Stored entries:
========================================================================

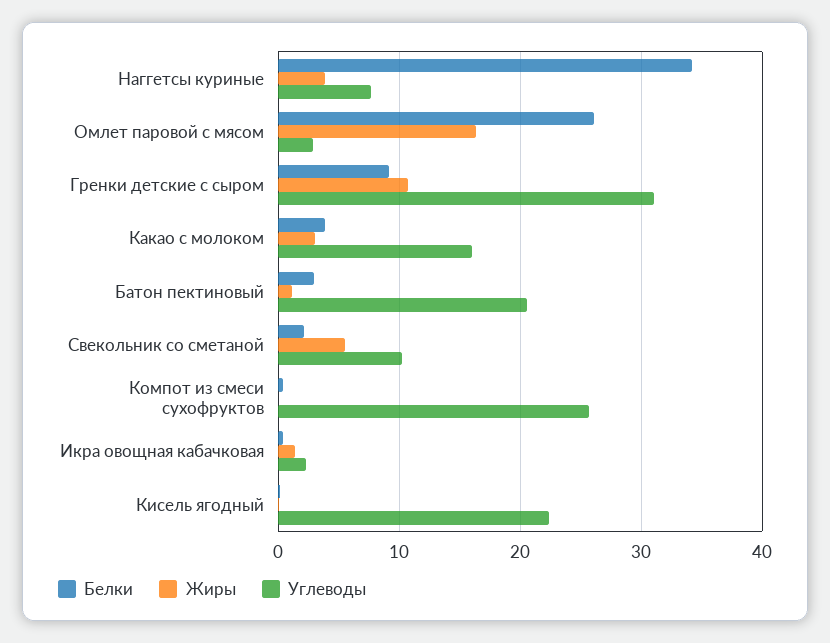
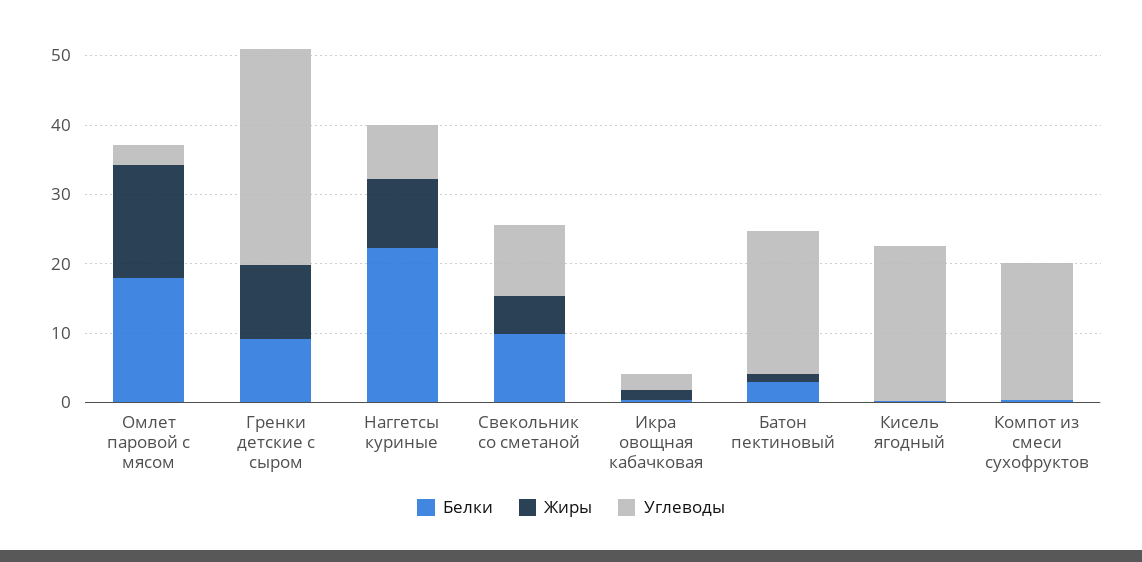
Белки, Наггетсы куриные: 34 -> 22
Жиры, Наггетсы куриные: 4 -> 10
Белки, Омлет паровой с мясом: 26 -> 18
Белки, Какао с молоком: 4 -> none
Жиры, Какао с молоком: 3 -> none
Углеводы, Какао с молоком: 16 -> none
Белки, Свекольник со сметаной: 2 -> 10
Углеводы, Компот из смеси сухофруктов: 26 -> 20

========================================================================

→ TASK OBJECTIVE
Return the preceding entries verbatim, with the pictures excluded.

→ FINAL ANSWER
Белки, Наггетсы куриные: 34 -> 22
Жиры, Наггетсы куриные: 4 -> 10
Белки, Омлет паровой с мясом: 26 -> 18
Белки, Какао с молоком: 4 -> none
Жиры, Какао с молоком: 3 -> none
Углеводы, Какао с молоком: 16 -> none
Белки, Свекольник со сметаной: 2 -> 10
Углеводы, Компот из смеси сухофруктов: 26 -> 20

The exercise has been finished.